Sono Ubaldo e voglio raccontarvi la mia fine.
Tutto è cominciato dalla separazione con mia moglie Elisa.
Un calvario con un avvocato che mi ha spillato pure il sangue. I pochi risparmi bruciati burocraticamente.
A Elisa vennero affidati i nostri bambini a lei fu assegnata la casa, lei non lavorava era senza un reddito, era tutto suo. A quei tempi lavoravo con una cooperativa che si occupava di mense scolastiche. Lo stipendio non era un gran che e dovevo passare un cospicuo mantenimento per i miei figli. Così mi sono ritrovato senza una casa, e con pochi soldi per prenderne una in affitto. Decisi allora di tornare da mia madre Andreina. Lei aveva appena ottant’anni, da quando mio padre era venuto a mancare per un malaccio, era rimasta da sola nel piccolo appartamentino in affitto dove sono nato, nella periferia della città. Mi disse:”Ubaldo qui puoi rimanere quanto vuoi, questa è la tua casa”. Era felice della mia presenza, la solitudine l’aveva psicologicamente provata. Si occupava di me come se fossi un bambino, la mattina pronta con la colazione e la sera tornavo dal lavoro e trovavo la cena. Vivevamo con la sua pensioncina e quel poco che mi rimaneva dello stipendio. Un giorno però arrivò la seconda mazzata della mia vita: la cooperativa dove lavoravo ci mise in cassa integrazione, i soldi non bastavano più e quei pochi servivano per i miei bambini, ormai mi manteneva mia madre. Un giorno mamma Andreina era uscita per la solita spesa e ancora non faceva ritorno, incominciai a preoccuparmi lei era molto svizzera con gli orari. Decisi di uscire e andare a cercarla. Arrivai dal fornaio dove lei si recava tutte le mattine.”È andata via da un’oretta” mi disse Gino “l’ho vista andare verso i giardini”. Mi precipitai lì e la trovai su di una panchina con lo sguardo assente. “Mamma!” la chiamai e lei mi rispose qualcosa che io non riuscì nemmeno a capire. In silenzio tornammo a casa, lei cominciò a trafficare in cucina, però mi accorsi che non riusciva a fare le cose come le altre volte e raccontava tutte cose di anni passati. Il giorno dopo chiamai il medico, gli prescrisse vari esami e visite neurologiche. Il medico aveva già capito, cominciava ad avere il morbo di Alzheimer e mi disse: “È una fatale malattia del cervello che rallenta le capacità di memoria, del pensare e di ragionare”. Da quel giorno altro calvario, tra esami e medicinali.
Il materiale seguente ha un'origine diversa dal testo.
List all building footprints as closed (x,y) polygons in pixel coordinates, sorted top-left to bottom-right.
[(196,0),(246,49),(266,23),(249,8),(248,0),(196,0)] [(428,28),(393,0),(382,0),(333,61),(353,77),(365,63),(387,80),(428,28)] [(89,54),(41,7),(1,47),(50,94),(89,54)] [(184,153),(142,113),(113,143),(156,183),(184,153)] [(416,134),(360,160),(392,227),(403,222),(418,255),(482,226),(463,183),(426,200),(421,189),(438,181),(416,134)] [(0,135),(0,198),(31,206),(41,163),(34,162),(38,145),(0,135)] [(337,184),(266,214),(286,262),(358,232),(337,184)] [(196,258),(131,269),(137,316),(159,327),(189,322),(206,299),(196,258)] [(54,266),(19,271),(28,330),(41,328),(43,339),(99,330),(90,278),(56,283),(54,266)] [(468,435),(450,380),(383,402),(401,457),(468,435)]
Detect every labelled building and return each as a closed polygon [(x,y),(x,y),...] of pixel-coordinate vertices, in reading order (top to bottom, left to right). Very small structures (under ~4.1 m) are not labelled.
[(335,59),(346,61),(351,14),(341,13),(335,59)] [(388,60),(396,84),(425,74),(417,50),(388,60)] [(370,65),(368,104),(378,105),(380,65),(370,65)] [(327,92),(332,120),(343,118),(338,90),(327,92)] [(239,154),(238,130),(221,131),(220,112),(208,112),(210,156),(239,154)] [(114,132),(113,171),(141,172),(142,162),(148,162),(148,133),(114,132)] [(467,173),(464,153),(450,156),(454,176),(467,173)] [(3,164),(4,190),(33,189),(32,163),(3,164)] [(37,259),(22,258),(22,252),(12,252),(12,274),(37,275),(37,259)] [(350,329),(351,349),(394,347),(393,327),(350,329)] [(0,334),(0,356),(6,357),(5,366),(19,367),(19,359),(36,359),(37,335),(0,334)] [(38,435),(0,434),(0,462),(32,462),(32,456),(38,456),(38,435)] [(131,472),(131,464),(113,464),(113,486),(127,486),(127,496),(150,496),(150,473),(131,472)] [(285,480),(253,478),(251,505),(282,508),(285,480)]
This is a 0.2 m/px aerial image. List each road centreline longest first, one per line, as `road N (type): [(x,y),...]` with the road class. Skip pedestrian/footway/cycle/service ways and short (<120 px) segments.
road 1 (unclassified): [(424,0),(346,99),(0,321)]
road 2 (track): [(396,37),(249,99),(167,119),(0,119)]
Andreina ormai era nella fase peggiore, aveva bisogno di aiuto in tutto. Ubaldo non poteva permettersi economicamente un aiuto in casa. Decise di lincenziarsi e occuparsi lui della mamma. Senza più un suo reddito non assicurava più nemmeno alimenti ai figlioli. Elisa si rimboccò le maniche e trovò piccoli lavori da fare, ma i suoi bimbi non potevano più vedere il papà. Con il cuore a pezzi Ubaldo andò avanti con il sussidio d’invalidità che spettava ad Andreina, per ben sei anni. Andreina ormai era arrivata al punto di essere un vegetale: dipendeva in tutto e per tutto da Ubaldo. Lui però tenne duro fino alla fine, la mamma lo aveva fatto rinascere di nuovo da quando lo aveva accolto in casa e lui gli doveva questo ed altro. A metà novembre Andreina cessò di vivere. Ubaldo si trovò in una situazione non bella, ormai non poteva permettersi quasi più di pagare l’affitto, aveva già lo sfratto in atto, vagava in città alla ricerca di lavoro, ma non trovava  nulla. La sera mangiava alla caritas, dove fare la fila era un impresa: extracomunitari, barboni sudici e lui come tanti altri.

“Questa è la mia vita ormai” mi dicevo da solo. Senza più una casa mi ritrovai a vagare per la città, a coprirmi con cartoni, sudicio e affamato. La strada è la mia casa, sono un clochard, anzi uno dei tanti barboni che incontrate sui marciapiedi.